### To-do item:
Could you reproduce every record below exactly as it stands?

### Supplied information:

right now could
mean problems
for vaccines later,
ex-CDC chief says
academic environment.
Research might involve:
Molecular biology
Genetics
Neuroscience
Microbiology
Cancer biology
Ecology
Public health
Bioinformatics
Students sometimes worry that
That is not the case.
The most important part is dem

### Reply:
right now could
mean problems
for vaccines later,
ex-CDC chief says
academic environment.
Research might involve:
Molecular biology
Genetics
Neuroscience
Microbiology
Cancer biology
Ecology
Public health
Bioinformatics
Students sometimes worry that
That is not the case.
The most important part is dem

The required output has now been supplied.